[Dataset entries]
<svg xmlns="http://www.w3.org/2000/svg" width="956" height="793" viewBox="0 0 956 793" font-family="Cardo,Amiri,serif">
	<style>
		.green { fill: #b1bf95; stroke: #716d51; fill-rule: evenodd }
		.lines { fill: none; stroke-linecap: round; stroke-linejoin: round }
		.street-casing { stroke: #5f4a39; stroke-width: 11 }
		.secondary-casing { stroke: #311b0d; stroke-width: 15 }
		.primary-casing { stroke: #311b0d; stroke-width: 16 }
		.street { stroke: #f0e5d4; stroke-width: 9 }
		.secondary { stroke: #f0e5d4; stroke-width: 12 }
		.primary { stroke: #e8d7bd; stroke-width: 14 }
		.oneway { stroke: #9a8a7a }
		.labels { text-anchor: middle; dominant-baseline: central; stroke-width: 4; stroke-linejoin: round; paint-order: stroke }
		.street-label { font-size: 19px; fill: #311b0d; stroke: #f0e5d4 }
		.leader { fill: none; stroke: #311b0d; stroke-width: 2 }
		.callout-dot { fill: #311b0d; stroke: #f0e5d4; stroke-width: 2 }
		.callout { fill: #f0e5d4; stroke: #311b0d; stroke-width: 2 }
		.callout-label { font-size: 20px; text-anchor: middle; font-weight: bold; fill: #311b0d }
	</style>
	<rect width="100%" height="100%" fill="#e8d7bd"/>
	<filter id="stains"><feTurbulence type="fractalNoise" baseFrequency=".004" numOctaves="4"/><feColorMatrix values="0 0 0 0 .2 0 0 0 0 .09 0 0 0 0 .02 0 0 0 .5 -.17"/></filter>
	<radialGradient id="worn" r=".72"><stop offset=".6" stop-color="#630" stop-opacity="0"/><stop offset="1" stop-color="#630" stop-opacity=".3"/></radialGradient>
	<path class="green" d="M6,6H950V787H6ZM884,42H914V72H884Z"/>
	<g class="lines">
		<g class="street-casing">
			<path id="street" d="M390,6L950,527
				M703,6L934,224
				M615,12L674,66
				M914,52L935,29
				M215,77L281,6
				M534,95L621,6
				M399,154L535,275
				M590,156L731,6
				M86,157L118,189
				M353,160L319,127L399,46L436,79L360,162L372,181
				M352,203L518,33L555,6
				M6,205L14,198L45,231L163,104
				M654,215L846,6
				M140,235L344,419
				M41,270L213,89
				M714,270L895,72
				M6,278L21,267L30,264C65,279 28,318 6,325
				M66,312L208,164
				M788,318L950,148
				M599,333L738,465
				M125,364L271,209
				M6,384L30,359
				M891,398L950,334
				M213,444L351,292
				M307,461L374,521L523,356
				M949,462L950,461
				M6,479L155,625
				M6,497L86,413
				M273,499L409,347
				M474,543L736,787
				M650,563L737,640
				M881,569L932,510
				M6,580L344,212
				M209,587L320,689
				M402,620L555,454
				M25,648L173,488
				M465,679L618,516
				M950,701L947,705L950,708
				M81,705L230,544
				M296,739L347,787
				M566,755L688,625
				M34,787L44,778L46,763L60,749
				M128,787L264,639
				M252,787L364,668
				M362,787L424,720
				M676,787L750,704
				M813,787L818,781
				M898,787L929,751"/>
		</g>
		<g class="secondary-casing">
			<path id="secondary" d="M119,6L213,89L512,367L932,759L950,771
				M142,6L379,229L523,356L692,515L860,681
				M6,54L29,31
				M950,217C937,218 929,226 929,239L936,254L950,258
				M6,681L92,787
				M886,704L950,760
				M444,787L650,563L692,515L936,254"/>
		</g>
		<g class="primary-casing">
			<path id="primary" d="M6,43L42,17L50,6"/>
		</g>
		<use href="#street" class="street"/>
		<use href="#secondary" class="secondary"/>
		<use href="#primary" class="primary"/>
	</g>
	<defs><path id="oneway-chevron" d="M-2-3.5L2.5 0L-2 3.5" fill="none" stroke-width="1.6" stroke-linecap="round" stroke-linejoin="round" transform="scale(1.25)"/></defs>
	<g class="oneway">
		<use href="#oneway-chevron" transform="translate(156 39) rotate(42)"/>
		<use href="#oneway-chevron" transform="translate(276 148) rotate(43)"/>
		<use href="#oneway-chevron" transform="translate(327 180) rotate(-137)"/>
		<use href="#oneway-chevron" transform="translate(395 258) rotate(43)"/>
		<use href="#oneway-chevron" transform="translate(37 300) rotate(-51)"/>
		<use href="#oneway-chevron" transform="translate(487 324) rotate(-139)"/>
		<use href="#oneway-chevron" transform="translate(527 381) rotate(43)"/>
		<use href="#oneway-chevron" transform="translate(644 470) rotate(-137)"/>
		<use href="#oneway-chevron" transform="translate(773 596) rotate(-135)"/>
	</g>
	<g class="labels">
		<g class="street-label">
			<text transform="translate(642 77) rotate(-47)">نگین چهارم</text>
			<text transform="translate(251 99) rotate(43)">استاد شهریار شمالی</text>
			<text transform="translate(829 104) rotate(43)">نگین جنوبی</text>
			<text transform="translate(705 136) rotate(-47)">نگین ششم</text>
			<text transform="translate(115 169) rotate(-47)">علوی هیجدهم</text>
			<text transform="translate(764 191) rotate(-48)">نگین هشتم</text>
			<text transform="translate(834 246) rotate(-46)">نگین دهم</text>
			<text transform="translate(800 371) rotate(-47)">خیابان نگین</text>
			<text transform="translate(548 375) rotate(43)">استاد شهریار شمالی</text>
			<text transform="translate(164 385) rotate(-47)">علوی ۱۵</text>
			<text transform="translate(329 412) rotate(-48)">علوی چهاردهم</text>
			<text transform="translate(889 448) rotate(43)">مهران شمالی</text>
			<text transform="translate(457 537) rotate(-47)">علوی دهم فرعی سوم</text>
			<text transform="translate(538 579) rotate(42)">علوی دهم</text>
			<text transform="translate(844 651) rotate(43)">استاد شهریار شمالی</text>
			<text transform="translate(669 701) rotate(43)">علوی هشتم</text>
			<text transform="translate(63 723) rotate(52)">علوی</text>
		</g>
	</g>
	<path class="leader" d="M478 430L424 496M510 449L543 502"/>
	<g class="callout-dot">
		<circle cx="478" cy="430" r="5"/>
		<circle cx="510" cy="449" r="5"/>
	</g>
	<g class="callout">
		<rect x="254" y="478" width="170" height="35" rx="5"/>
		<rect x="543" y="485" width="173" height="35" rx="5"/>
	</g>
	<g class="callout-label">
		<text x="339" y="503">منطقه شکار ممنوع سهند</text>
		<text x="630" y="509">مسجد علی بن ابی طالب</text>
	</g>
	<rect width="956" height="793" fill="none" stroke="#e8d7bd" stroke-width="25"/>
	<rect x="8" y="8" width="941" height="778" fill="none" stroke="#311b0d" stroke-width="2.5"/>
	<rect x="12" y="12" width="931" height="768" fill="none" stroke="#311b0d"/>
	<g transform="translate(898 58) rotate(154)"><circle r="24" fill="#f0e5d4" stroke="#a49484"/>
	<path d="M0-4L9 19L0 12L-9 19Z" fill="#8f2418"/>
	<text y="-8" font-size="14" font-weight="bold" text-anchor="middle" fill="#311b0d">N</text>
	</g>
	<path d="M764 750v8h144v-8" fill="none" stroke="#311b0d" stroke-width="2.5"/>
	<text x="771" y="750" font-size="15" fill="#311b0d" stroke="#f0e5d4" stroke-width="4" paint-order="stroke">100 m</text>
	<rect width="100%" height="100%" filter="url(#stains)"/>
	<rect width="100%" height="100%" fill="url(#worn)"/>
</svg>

# Activity:
In the data, count the lines that include the string "worn", then give that number and nothing more.

# Answer to this task:
2